Contrôle de la concurrence multi-versions
Il existe une dernière technique pour augmenter la concurrence : le contrôle de la concurrence multi-versions (MVCC). Souvent appelé simplement gestion des versions, MVCC est utilisé par Oracle, par PostgreSQL et par le moteur de stockage InnoDB de MySQL. MVCC peut être considéré comme une nouvelle variante du verrouillage au niveau des lignes. Il a l'avantage supplémentaire de permettre des lectures non bloquantes tout en verrouillant les enregistrements nécessaires uniquement pendant les opérations d'écriture. Certaines des autres propriétés de MVCC seront d'un intérêt particulier lorsque nous examinerons les transactions dans la section suivante.
Alors, comment fonctionne ce schéma ? Conceptuellement, toute requête sur une table verra en fait un instantané des données telles qu'elles existaient au moment où la requête a commencé, quel que soit le temps d'exécution. Si vous n'avez jamais vécu cela auparavant, cela peut sembler un peu fou. Mais donnez-lui une chance.

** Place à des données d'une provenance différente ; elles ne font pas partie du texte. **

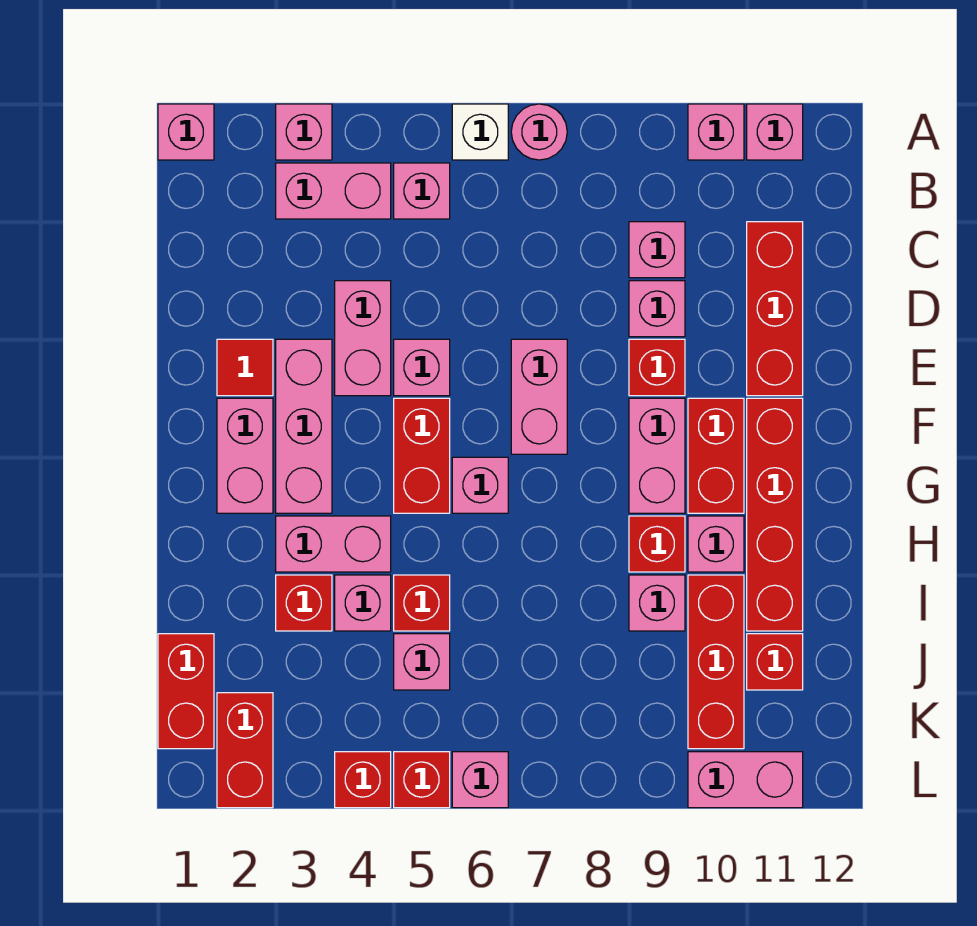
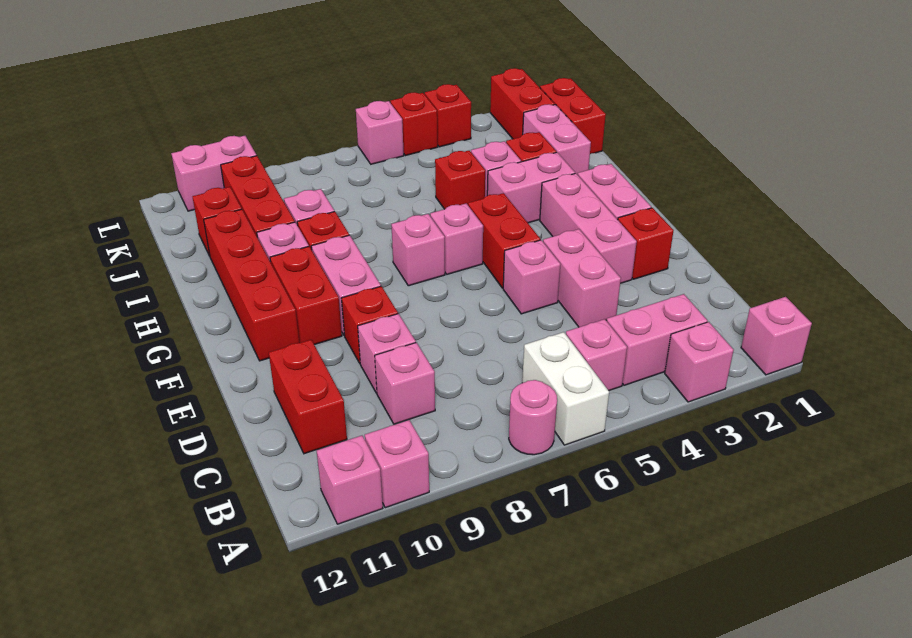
white brick A6 level 1 -> white brick A6:B6 level 1
red brick C11:E11 level 1 -> red brick C11:D11 level 1
red tile E2 level 1 -> red brick E2 level 1
pink brick E7:F7 level 1 -> pink brick I2:J2 level 1
pink brick J5 level 1 -> pink brick G7 level 1

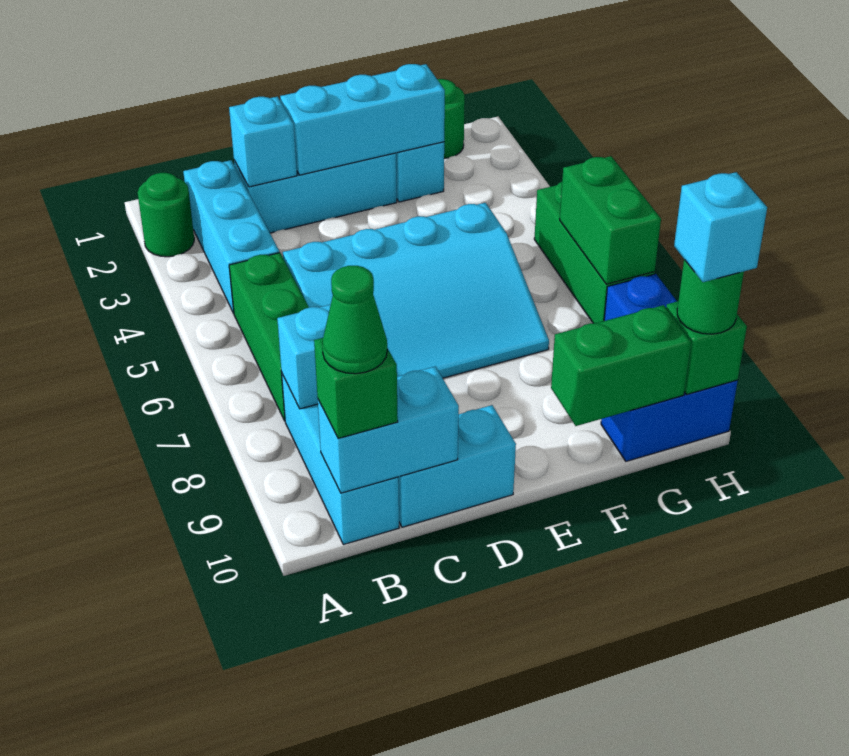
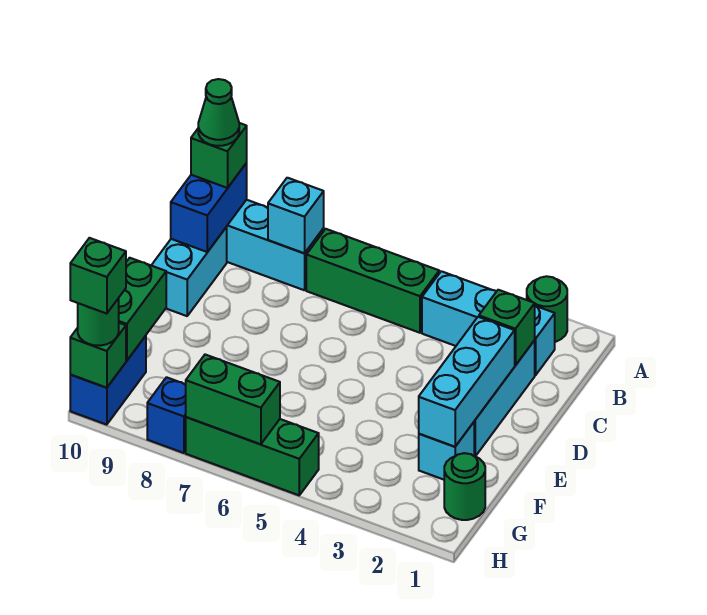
cyan brick B10:C10 level 2 -> blue brick B10:C10 level 2
cyan brick C2 level 2 -> green brick C2 level 2
cyan slope C5:F7 level 1 top 5 -> none
cyan brick H10 level 4 -> green brick H10 level 4

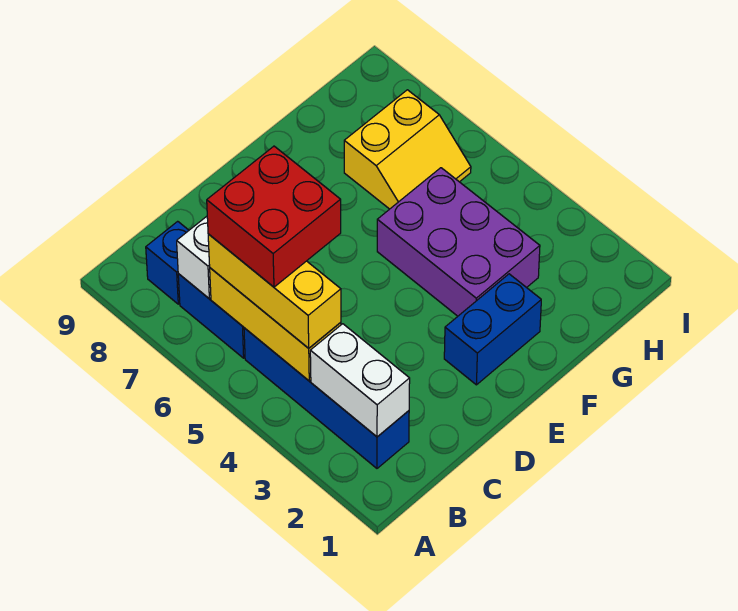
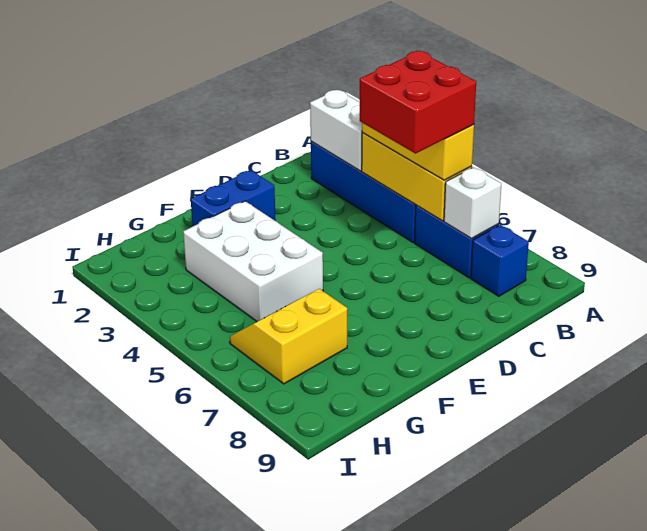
purple brick F3:G5 level 1 -> white brick F3:G5 level 1

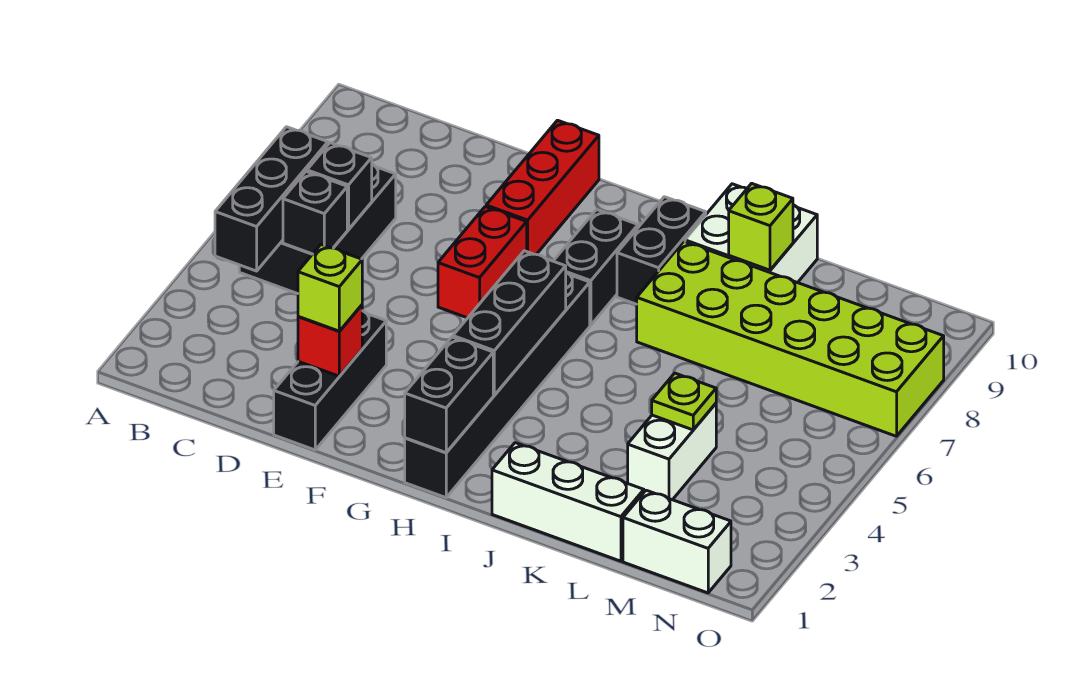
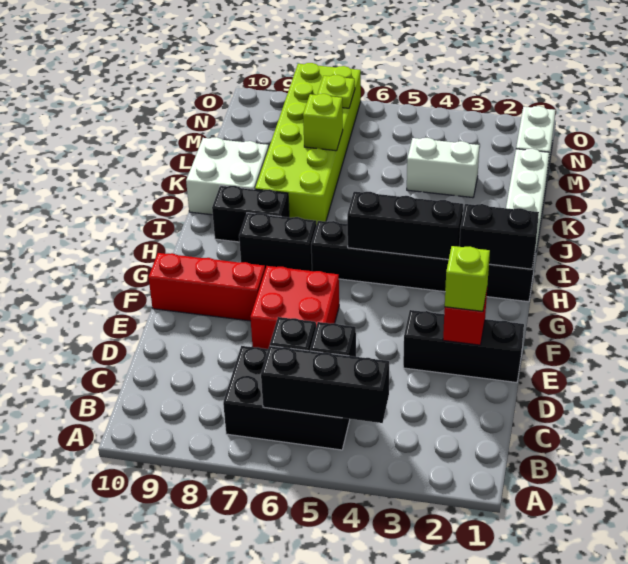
red brick F6:F7 level 1 -> red brick E6:F7 level 1
lime brick K9 level 2 -> lime brick L7 level 2
lime plate L4 level 2 -> lime plate N7 level 2

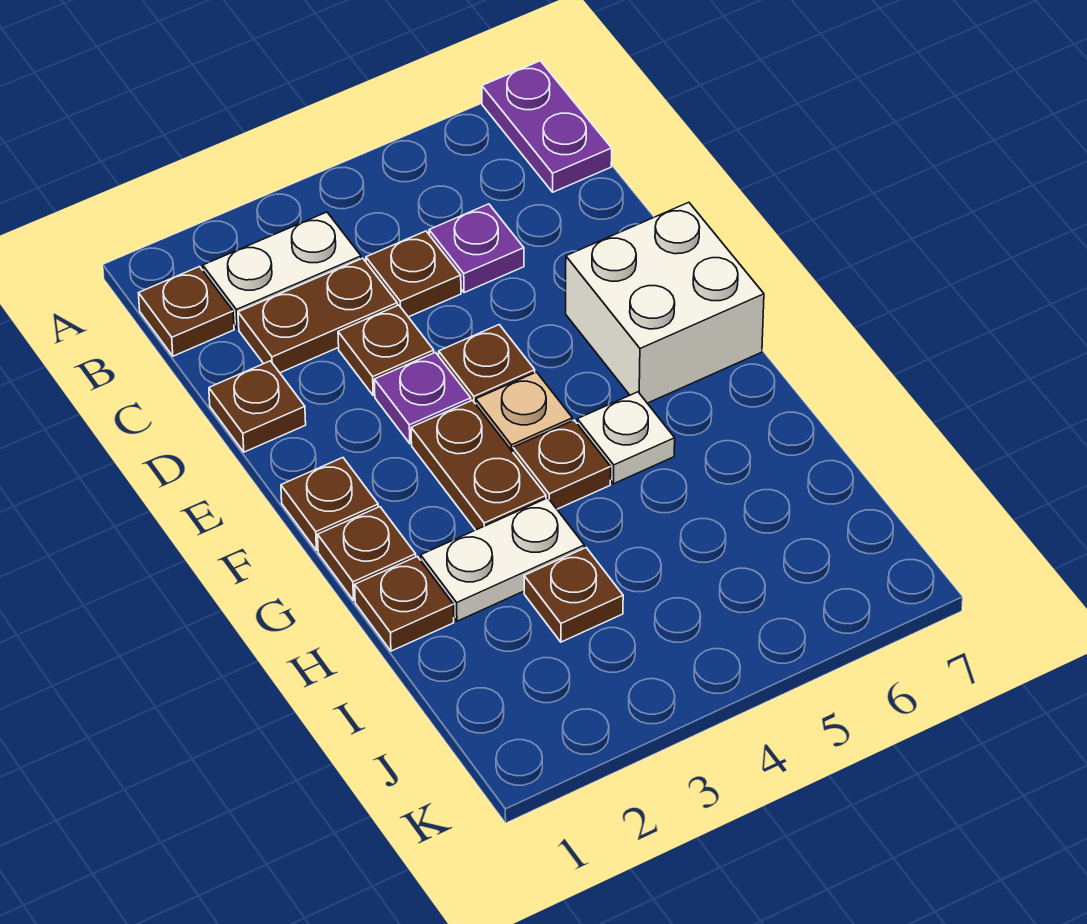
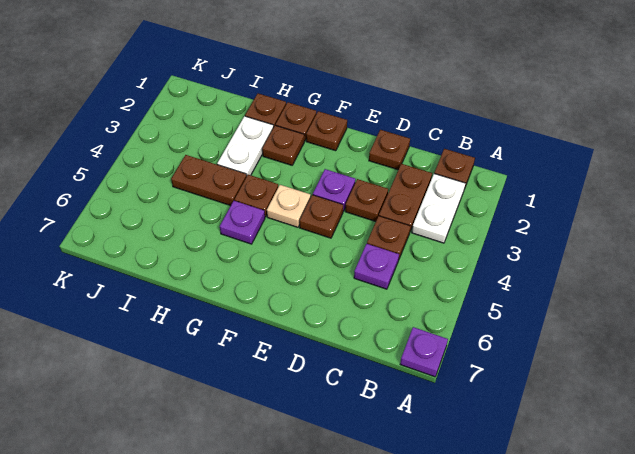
purple plate A7:B7 level 1 -> purple plate A7 level 1
white brick E6:F7 level 1 -> none
brown plate F3:G3 level 1 -> brown plate H4:I4 level 1
white plate G5 level 1 -> purple plate G5 level 1
brown plate I3 level 1 -> brown plate G2 level 1

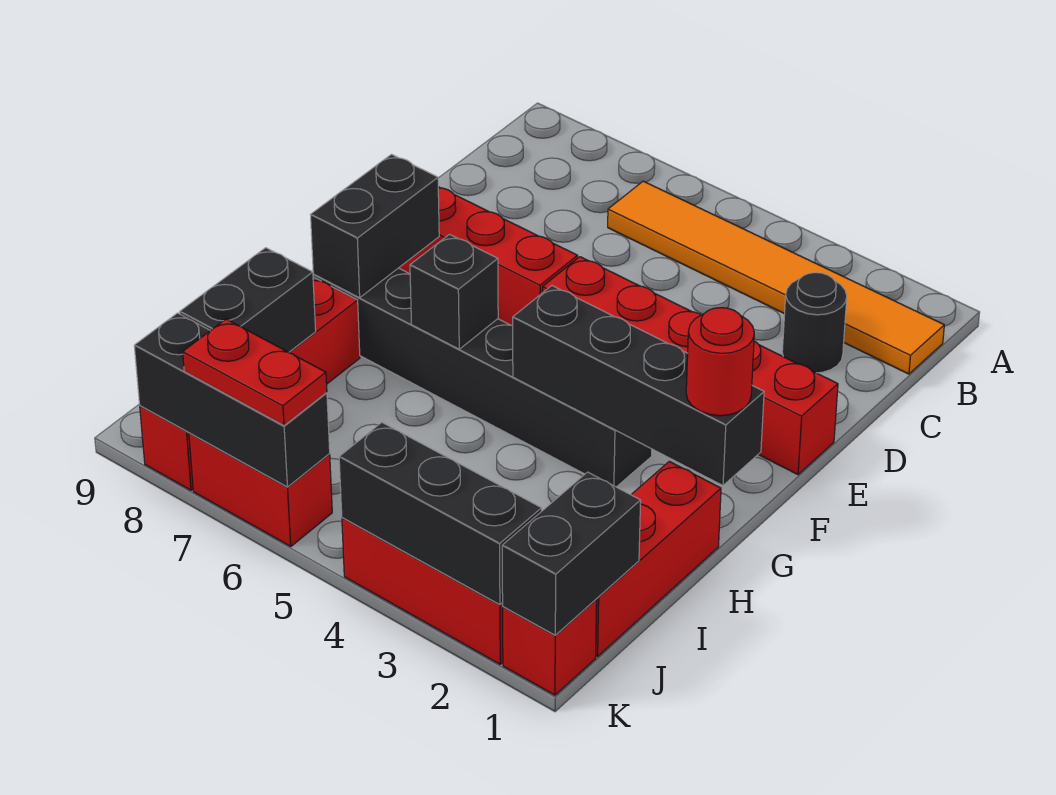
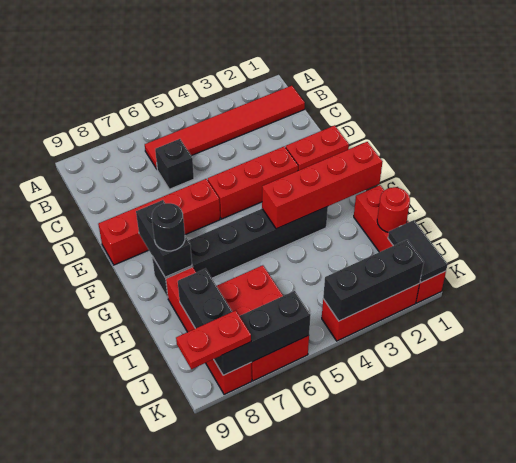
orange tile B1:B6 level 1 -> red tile B1:B6 level 1
black round brick C2 level 1 -> black round brick G8 level 3
black brick G1:G4 level 2 -> red brick G1:G4 level 2
red round brick G1 level 3 -> red round brick I1 level 2
black brick G6 level 2 -> black brick C6 level 1
black brick J1:K1 level 2 -> black tile J1:K1 level 2
red brick K6:K7 level 1 -> red brick I6:K7 level 1
red plate K6:K7 level 3 -> red plate K8:K9 level 3

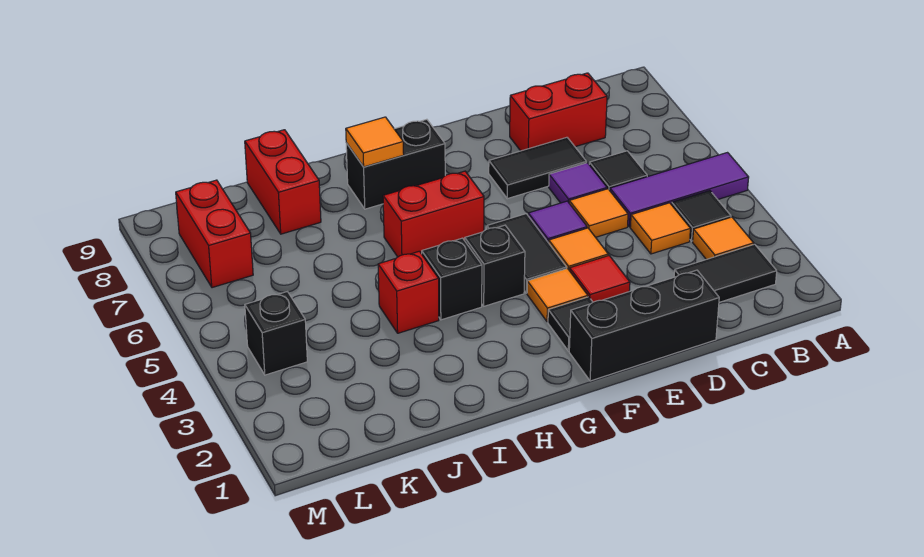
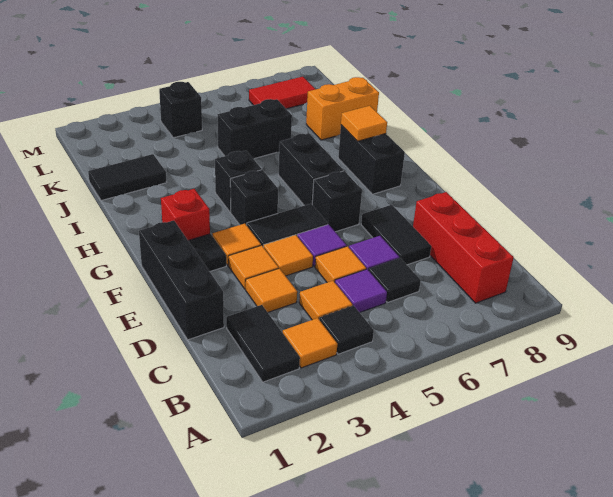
purple tile A5:C5 level 1 -> purple tile C5 level 1
red brick C8:D8 level 1 -> red brick B8:D8 level 1
none -> orange tile D3 level 1
red tile E3 level 1 -> orange tile E3 level 1
none -> black brick F6 level 1
red brick G6:H6 level 1 -> black brick G6:H6 level 1
red brick I4 level 1 -> red brick G2 level 1
none -> black tile J1:J2 level 1
none -> black brick J5:J6 level 1
red brick J8:J9 level 1 -> orange brick J8:J9 level 1
red brick L7:L8 level 1 -> red tile L7:L8 level 1

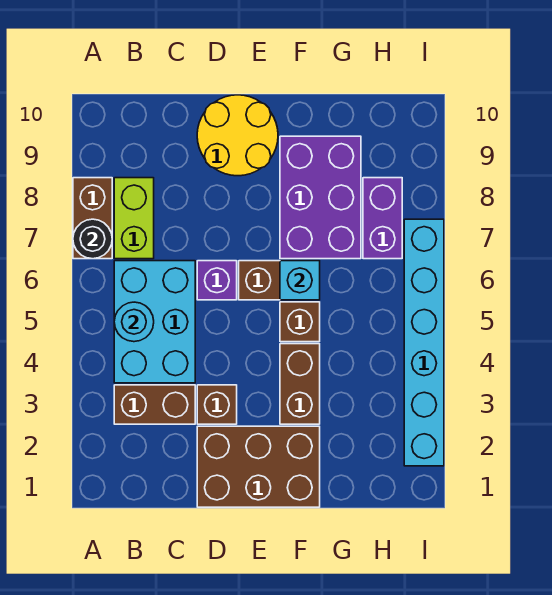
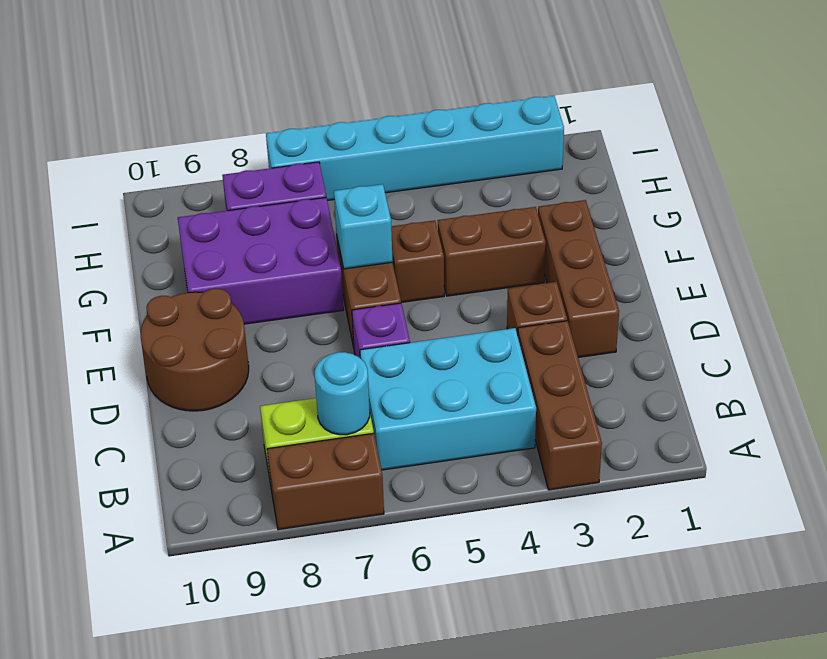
black round brick A7 level 2 -> none
brown brick B3:C3 level 1 -> brown brick A3:C3 level 1
cyan round brick B5 level 2 -> cyan round brick B7 level 2
brown brick D1:F2 level 1 -> brown brick D2:F2 level 1
yellow round brick D9:E10 level 1 -> brown round brick D9:E10 level 1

Dans un système de contrôle de version, chaque ligne est associée à deux valeurs masquées supplémentaires. Ces valeurs représentent quand la ligne a été créée et quand elle a expiré (ou supprimée). Plutôt que de stocker l'heure réelle à laquelle ces événements se produisent, la base de données stocke le numéro de version au moment où chaque événement s'est produit. La version de la base de données (ou version du système) est un nombre qui s'incrémente à chaque fois qu'une requête[1] commence. Nous appellerons ces deux valeurs l'identifiant de création et l'identifiant de suppression.
[1] Ce n'est pas tout à fait vrai. Comme vous le verrez lorsque nous commencerons à parler des transactions plus tard, le numéro de version est incrémenté pour chaque transaction plutôt que pour chaque requête.
Sous MVCC, une dernière tâche du serveur de base de données est de garder une trace de toutes les requêtes en cours d'exécution (avec leurs numéros de version associés). Voyons comment cela s'applique à des opérations particulières :
SELECT
Lorsque des enregistrements sont sélectionnés dans une table, le serveur doit examiner chaque ligne pour s'assurer qu'elle répond à plusieurs critères :
- Son identifiant de création doit être inférieur ou égal au numéro de version du système. Cela garantit que la ligne a été créée avant le début de la requête en cours.
- Son identifiant de suppression, s'il n'est pas nul, doit être supérieur à la version actuelle du système. Cela garantit que la ligne n'a pas été supprimée avant le début de la requête en cours.
- Son ID de création ne peut pas figurer dans la liste des requêtes en cours d'exécution. Cela garantit que la ligne n'a pas été ajoutée ou modifiée par une requête en cours d'exécution.
- Les lignes qui réussissent tous ces tests peuvent être renvoyées comme résultat de la requête.
INSERT
- Lorsqu'une ligne est ajoutée à une table, le serveur de base de données enregistre le numéro de version actuel avec la nouvelle ligne, en l'utilisant comme ID de création de la ligne.
DELETE
- Pour supprimer une ligne, le serveur de base de données enregistre le numéro de version actuel comme identifiant de suppression de la ligne.
UPDATE
- Lorsqu'une ligne est modifiée, le serveur de base de données écrit une nouvelle copie de la ligne, en utilisant le numéro de version comme ID de création de la nouvelle ligne. Il écrit également le numéro de version comme identifiant de suppression de l'ancienne ligne.